The emails have been pouring in for months. “When are you going to honor the greatest Bro King of all time?” At first, I didn’t give them much attention. Sure he was on a bit of a #103 hot streak, but come on, anyone can put a couple nights of partying with porn stars together, but does that really warrant an entire post? I mean look at fucking Vinny Chase – he spent half of last season’s #47 Entourage getting fucked up and banging Sasha Grey and he’s nowhere to be found (mostly because her “natural” look gave me fucking nightmares for weeks.) The point is, I was waiting. Waiting for that defining moment, where he just said, “Fuck it, and fuck you society! I’m a fucking bro and I’m doing whatever the fuck I want.” That moment came last week as he flung the tyrannical shackles of society’s brocism aside and stood up for what he believed in: a 36 hour cocaine induced #58 bender with a shitload of porn stars. It’s time to pay homage, bros. It’s time to honor Charlie Sheen.
I knew from an early age that Charlie Sheen was a fucking legend. Just look his most famous roles, and no, I’m not talking about movies like “Platoon” or “Wall Street” that get critical aka bro-hater acclaim. I’m talking about his passion projects. Roles that he was born to fucking play like Topper Harley in “Hot Shots.” And nothing will ever top the pinnacle in his acting career. His unprecedented rise from the California penal league to bang his teammate’s wife in “Major League” was reportedly Michael Vick’s motivation at Leavenworth.

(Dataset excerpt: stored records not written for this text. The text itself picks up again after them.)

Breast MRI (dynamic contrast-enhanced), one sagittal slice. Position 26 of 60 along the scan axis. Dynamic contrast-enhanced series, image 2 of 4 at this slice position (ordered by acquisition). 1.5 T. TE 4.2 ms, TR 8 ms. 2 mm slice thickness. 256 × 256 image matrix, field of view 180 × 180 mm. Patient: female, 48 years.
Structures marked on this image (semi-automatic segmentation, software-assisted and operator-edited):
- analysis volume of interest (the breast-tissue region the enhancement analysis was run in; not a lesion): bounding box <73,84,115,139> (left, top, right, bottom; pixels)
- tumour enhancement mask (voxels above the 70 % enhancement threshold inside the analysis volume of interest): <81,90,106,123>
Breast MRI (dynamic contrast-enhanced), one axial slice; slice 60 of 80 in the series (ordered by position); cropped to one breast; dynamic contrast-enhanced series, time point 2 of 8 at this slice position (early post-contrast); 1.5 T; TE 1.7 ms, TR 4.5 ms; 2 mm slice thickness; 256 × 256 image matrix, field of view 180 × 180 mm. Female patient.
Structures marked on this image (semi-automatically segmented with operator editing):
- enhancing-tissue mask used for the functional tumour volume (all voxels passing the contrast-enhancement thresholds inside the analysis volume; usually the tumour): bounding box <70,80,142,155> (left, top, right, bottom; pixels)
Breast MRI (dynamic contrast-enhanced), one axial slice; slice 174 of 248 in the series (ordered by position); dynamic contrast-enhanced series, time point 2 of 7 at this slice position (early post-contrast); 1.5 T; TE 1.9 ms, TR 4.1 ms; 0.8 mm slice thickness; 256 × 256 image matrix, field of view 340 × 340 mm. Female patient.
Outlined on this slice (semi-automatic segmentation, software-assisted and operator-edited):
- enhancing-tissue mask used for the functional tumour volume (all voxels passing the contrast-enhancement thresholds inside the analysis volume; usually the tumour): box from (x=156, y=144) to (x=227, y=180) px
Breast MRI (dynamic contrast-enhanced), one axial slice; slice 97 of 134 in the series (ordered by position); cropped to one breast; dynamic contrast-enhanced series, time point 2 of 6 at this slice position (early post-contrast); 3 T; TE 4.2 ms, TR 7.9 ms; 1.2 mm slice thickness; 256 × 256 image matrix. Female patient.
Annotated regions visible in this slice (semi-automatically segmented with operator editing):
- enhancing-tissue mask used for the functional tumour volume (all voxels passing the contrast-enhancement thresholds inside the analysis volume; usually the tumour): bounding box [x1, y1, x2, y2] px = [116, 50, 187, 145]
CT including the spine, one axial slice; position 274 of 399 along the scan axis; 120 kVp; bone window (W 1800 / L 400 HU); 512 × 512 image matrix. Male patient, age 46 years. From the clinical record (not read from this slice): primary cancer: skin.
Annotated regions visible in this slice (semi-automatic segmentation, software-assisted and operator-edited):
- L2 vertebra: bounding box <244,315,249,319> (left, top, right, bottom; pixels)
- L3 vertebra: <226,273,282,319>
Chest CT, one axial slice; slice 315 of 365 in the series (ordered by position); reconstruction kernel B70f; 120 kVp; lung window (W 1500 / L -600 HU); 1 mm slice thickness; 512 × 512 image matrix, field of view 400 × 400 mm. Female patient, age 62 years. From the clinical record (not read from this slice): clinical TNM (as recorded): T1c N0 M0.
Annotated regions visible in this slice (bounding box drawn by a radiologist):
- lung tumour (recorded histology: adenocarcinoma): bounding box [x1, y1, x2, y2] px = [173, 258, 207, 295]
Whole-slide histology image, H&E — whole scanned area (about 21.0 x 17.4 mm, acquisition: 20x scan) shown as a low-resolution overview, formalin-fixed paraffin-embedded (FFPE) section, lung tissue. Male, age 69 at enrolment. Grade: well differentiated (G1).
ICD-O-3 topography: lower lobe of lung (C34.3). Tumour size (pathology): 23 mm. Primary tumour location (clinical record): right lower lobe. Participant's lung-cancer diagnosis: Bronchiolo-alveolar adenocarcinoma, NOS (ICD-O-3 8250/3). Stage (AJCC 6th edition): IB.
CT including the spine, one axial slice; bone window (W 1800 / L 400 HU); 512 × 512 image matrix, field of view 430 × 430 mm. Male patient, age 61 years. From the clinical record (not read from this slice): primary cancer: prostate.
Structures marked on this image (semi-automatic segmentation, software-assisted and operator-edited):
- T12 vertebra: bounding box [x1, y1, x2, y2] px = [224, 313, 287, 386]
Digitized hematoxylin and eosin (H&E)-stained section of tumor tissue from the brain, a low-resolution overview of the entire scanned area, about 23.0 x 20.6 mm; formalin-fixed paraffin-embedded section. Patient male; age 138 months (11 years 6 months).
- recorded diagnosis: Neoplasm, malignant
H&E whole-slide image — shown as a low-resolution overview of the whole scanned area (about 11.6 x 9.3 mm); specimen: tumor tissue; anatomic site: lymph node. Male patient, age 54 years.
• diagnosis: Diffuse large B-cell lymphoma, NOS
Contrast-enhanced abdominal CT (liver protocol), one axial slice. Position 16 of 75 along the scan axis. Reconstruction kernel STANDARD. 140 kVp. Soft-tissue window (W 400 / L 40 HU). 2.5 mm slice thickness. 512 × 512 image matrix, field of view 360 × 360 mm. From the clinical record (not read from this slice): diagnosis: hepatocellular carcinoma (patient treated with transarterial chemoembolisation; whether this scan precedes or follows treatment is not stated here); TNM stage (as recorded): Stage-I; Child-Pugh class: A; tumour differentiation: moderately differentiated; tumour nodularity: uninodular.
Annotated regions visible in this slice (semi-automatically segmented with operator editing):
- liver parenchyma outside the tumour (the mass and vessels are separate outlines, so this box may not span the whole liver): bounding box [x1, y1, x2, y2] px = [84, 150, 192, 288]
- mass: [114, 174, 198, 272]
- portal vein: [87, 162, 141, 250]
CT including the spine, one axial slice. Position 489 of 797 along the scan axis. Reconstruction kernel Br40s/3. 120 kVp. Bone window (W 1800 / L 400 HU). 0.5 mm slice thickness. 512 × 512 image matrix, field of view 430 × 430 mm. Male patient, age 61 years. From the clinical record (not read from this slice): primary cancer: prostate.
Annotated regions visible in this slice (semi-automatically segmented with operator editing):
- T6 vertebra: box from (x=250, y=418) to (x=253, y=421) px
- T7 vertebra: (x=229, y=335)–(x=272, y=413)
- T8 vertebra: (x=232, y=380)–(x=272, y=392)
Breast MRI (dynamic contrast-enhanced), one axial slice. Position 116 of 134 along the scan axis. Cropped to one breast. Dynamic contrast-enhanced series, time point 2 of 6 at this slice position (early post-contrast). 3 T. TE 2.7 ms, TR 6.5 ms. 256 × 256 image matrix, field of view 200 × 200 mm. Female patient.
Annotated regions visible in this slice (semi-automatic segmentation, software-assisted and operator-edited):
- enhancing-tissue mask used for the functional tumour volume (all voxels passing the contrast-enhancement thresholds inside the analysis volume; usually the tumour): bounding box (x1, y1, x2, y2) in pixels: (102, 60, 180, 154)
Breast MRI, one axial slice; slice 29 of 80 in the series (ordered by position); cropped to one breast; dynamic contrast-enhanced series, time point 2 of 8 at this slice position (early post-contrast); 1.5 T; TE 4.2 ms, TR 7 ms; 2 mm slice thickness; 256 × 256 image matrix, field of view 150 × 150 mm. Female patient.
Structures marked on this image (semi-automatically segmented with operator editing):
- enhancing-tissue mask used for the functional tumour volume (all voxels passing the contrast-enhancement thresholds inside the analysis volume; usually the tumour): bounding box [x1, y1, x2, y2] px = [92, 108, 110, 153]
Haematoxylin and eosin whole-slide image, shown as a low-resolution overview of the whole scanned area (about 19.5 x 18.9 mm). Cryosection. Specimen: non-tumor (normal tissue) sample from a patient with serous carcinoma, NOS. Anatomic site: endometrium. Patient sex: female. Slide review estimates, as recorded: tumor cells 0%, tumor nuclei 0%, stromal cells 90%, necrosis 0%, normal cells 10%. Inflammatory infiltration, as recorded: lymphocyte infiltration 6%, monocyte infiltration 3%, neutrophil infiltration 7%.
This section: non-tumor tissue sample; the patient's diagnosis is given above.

His success has led him to his most lucrative position for these past 10 years or so in “Two and a Half Men.” Now I’ve never really seen the show, mostly because it doesn’t have any fucking nudity, but from what I’ve heard, Charlie Sheen plays Charlie Sheen. A middle age guy who bangs lots of slutty women. For some reason, America fucking loves this show to the point that they just deliver huge sacks with dollar signs on them to Sheen’s mansion every week. But what doesn’t America like? That Charlie Sheen does whatever the fuck he wants with his money.
Ask any bro what he would do with millions of dollars and I guarantee it wouldn’t be what those fucking liars in that “Billionaire” song claim. Adopt kids like Angelina and Brad Pitt? Clean up Katrina? Yeah fucking right, bros would do exactly what Charlie Sheen has been doing – getting beyond fucked up with porn stars. Now, I’m not here to promote cocaine use, mostly because I know there are bro-haters out there trying to pin some shit on me to get this site taken down, but let’s be honest with ourselves about this. Sure Charlie Sheen had a briefcase full of coke, and that does seem like it’s a lot, but come on, it’s not like it’s the first time he’s ever done cocaine. I don’t know if you’ve ever taken Biology, but there’s this little thing called “tolerance” and you build it up over time. Much like society is quick to falsely label bros “#124 alcoholics” for drinking 27 beers over the course of 5 hours, they also want to call Sheen a drug addict for having a little innocent fun with some 20 year old girls and just enough coke to get fucking Tony Montana buzzing.
Now that it’s been exposed that Charlie Sheen’s actually an X-Rated version of his “Two and a Half Men” character, people are scared. They want Charlie to get help. People who have never fucking met this Bro King are out there crying that he needs rehab. Who the fuck do these people think they are? Rehab for what? Being awesome? The facts are that these “concerned fans” have no fucking lives themselves, so they have to live vicariously through TMZ and when they see someone actually living it up, they get fucking jealous. Charlie Sheen isn’t hurting anyone. He’s not even hurting himself. “But what about his ex-wife and kids??” Please – Charlie Sheen tried to live by society’s rules. He married Denise Richards of “topless #98 lesbian make-out with Neve Campbell” fame, but quickly realized what bros have known for fucking eternity: as his wife got older, fatter, and uglier, a new porn star turned 18 every day.
Since society has placed a thorny crown of blame upon our hero, Charlie Sheen has sadly checked himself into “home rehab.” While the fucking bro-haters spew brocist slurs at Sheen such as “addict,” “embarrassment,” and even claim he’s “crying for help,” true bros don’t make accusation or give him labels. Instead, bros across the World show their respect by uniting to ask themselves one crucial question: “What Would Charlie Sheen Do?” Charlie Sheen: King of the Bros.